Apple is reportedly planning a big AI-focused M4 Mac upgrade

@[email protected] · 11 months ago

Apple is reportedly planning a big AI-focused M4 Mac upgrade

@QuadratureSurfer · 11 months ago

Depends on your work, what you’re trying to do, and how you use it.

As a developer I run my own local version of Dolphin Mixtral 8x7B (LLM) and it’s great at speeding up my productivity. I’m not asking for it to do everything all at once but usually just small snippets here and there to see if there’s a better or more efficient way.

I, for one, am looking forward to hardware improvements that can help us run larger models, so news like this is very welcome.

But you are correct, a large number of companies misunderstand how to use this technology when they should really be treating it like someone at an intern level.

It’s great to give small and simple (especially repetitive) tasks, but you’ll still need to verify everything.

grogman · 11 months ago

Hey, I might give Dolphin Mixyral a try. Do you know where I might install it?
Also, are you a web dev?

@QuadratureSurfer · 11 months ago

Well that’s a loaded question.

There are probably some websites that let you try out the model while they run it on their own equipment (or have it rented out through Amazon, etc.). But the biggest advantage to these models is being able to run it locally if you have the hardware to handle it (beefy GPU for quicker responses and a lot of RAM).

To quickly answer your question, you can download the model from here:
https://huggingface.co/TheBloke/dolphin-2.5-mixtral-8x7b-GGUF
I would recommend Q5_K_M.

But you’ll also need some software to run it.

A large number of users are using “Text-Generation-WebUI” https://github.com/oobabooga/text-generation-webui
There’s also “LM Studio” https://lmstudio.ai/
Ollama https://github.com/ollama/ollama
And more.

I know that LM Studio supports Both NVIDIA and AMD GPUs.
Text-Generation-WebUI can support AMD GPUs as well, it just requires some additional setup to get it working.
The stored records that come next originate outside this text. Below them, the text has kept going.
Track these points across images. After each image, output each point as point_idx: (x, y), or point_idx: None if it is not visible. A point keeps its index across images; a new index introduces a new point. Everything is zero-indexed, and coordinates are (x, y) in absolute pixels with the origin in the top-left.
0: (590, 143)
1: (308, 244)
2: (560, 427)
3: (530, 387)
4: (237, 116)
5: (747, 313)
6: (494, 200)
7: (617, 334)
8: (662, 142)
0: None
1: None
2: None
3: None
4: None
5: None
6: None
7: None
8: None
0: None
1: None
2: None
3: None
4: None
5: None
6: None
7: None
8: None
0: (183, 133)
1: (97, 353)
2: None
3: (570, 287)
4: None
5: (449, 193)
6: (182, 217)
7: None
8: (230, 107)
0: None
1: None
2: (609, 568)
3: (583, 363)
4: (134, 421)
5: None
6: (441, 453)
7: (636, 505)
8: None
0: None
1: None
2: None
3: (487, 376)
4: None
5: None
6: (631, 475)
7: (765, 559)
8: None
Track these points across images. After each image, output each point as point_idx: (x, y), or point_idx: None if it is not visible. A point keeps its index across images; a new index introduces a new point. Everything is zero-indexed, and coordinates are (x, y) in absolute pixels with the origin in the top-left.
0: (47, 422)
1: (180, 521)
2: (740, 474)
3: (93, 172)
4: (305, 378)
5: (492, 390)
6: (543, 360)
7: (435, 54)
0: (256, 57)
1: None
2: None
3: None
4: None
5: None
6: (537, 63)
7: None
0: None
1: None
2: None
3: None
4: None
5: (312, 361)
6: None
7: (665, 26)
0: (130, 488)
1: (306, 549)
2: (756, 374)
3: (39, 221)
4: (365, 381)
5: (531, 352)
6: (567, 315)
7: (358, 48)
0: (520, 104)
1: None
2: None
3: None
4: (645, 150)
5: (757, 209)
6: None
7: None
Some things to keep in mind…
Hardware requirements:
- RAM is the biggest limiting factor with which model you can run while your GPU/CPU will decide how quickly the LLM can respond.
- If you can fit the entire model inside of your GPU’s VRAM you’ll get the most speed. In this case I would suggest using a GPTQ model instead of GGUF https://huggingface.co/TheBloke/dolphin-2.5-mixtral-8x7b-GPTQ
- Even the newest consumer grade GPUs only have 24GB of VRAM right now (RTX 4090, RTX 3090, and RX 7900 XTX). And the next generation of Consumer GPUs are looking like they will be capped at 24GB of VRAM as well unless AMD decides this is their way of competing with NVIDIA.
GGUF models let you compensate for VRAM limitations by loading the model first in VRAM and anything leftover will get loaded into system RAM.

Context Length: Think of an LLM like something that only has a fixed amount of short term memory. The bigger you set the context length, the more short term memory you can give it (the maximum length you can set depends on the model you’re using and setting it to the max also requires more RAM). Mixtral 8x7B models have a Max context length of 32k.